その為夫婦2組のスーパーの資産総額は同じにもかかわらず、スーパー残高$300,000の次郎さんは確実に太郎さん(スーパー残高$600,000)より多くPension を受給できます。具体的にどのように行うかは別の章で説明します。

夫婦間でもスーパー間の直接のfundのRoll Over (転送)はできませんが、一旦スーパーからお金を下ろしてパートナーのSuper fundに入金する事は可能です。(Withdrawal & Recontribution)その際、掛かる税金、制限を考慮に入れなければなりません。

以下の表はFY21/22 (2021年7月1日~2022年6月30日のAsset TestのFull Pension / Part Pension のしきい値を示しています。

FULL PENSIONの場合のしきい値
PART PENSIONのしきい値

(上記テーブルの参考サイト)

また何歳をもって「年齢差のあるカップル」というのかは状況次第となります。2人の年齢差、スーパーの差額、Pension受給までの年数を鑑み、アレンジする金額・頻度を考慮する事になります。多分1歳差くらいではあまり意味はないかも知れませんが5~10歳、もしくはそれ以上の年齢差ならば考慮する価値はあるかと思います。「スーパー資産(残高)」Pension を貰う年齢になると「Asset Test」に含まれます。(諸条件あり)

( Asset Testの参考サイト)

「あれ?」

そうです。オーストラリア政府は賢いです。飴と鞭を使い分けていますね。

定年まではしっかりスーパーへの貯蓄を税制優遇などでサポートし、実際にPension を受給する年齢になるときっちり[ Asset Test ]を行い適正な受給額に調整します。勿論スーパー以外の株、貯金額などもしっかり[ Asset Test] に含めないといけません。定年までにスーパー、銀行を含めあらゆる金融機関の金融資産は全てTFN(Tax File Number)で紐づけられているので資産総額も明確化し易い仕組みとなっています。

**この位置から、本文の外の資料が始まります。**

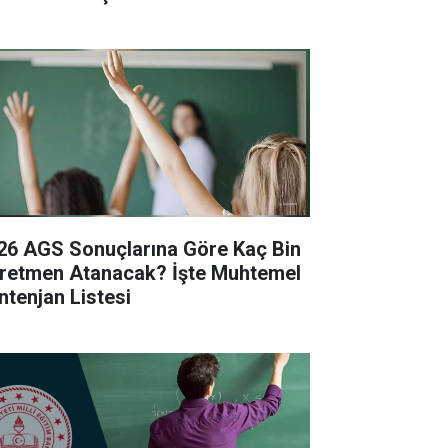
26 AGS Sonuçlarına Göre Kaç Bin
retmen Atanacak? İşte Muhtemel
ntenjan Listesi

こういった事を「定年直前に知って慌てて子供にお金を渡す=資産額を減らしてPension 受給額を増やそうとする」人が後を絶たないので(人間考える事は同じですね)、子供等にお金を渡すGIFTINGは過去5年まで遡って調査されます。またPension受給開始後は資産の申告がありますので資産が上がればPension 受給停止もあり得ます。

要は事前に準備をしておく、転ばぬ先の杖が一番かと思います。

スーパーに関してのお問い合わせはFinancial Adviserにご相談下さい。